12. The application for leave to appeal to the IAT did not allege any specific
error of law. It was said that the Special Adjudicator should have accepted
the applicant's evidence that he could not be expected to live elsewhere in
India. His factual evidence had been accepted as truthful. His opinion that
it would be difficult for him to live in Uttar Pradesh should have been
accepted. He had given good reasons. The police had begun tracking down
people from the Punjab and he had been unable to obtain paid employment while
there. Although the application had not raised the issue of the standard of
proof, the IAT had noted that the Special Adjudicator appeared to have applied
the correct burden and standard of proof. That was germane to this application
because the first and main ground of challenge is that the Special Adjudicator
had applied the wrong standard of proof to the issue of `undue harshness.'
13. In recent years the standard of proof to be applied to the issue of undue
harshness in internal flight cases has been the subject of several reported
decisions. Before this year, there were two competing schools of thought. In
Manahoran (supra) to which the Special Adjudicator referred, it
was said that the burden lay on the Appellant to show on the balance of
probabilities that it would be unduly harsh for him to be relocated elsewhere
in his own country. In Sachithananthan, (16860) 1/2/99
the IAT held that the appellant had only to show a `serious possibility' or a
`reasonable degree of likelihood' that internal flight would be unduly harsh.
This was because internal flight is part of the consideration of whether the
applicant is a refugee and has the protection of the Convention. The standard
of proof applicable to the refugee issue is that set out by the House of Lords
in Sivakumaran [1988] 1 AC 958.

■ **PROBLEM TO SOLVE**:
Continue the appeal decision on the standard of proof for undue harshness in internal flight cases, starting after its final sentence.

■ **INFORMATION PROVIDED**:

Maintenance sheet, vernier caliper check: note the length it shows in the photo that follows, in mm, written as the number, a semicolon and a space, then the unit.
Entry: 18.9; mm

■ **REPLY TO THE EXERCISE**:
14. The uncertainty created by these two schools of thought was resolved by the
Court of Appeal on 25th January 2000 in Karanakaran v
Secretary of State for the Home Department (Unreported) Court of
Appeal Transcript 25th January 2000). That decision was handed
down after the IAT had refused leave to appeal in this case. In that case,
the Court was unanimous in its view that the proper approach to the question of
reasonableness or undue harshness was neither the `balance of probabilities'
nor a `reasonable degree of likelihood'. The Court said that this question was
a matter of judgement and not of proof to any particular standard. Lord
Justice Sedley concluded his judgement by saying:
It follows that on the critical issue of internal relocation, no question of
the burden or standard arises. The question is simply whether taking all
relevant matters into account, it would be unduly harsh to return the applicant
to (another part of his country).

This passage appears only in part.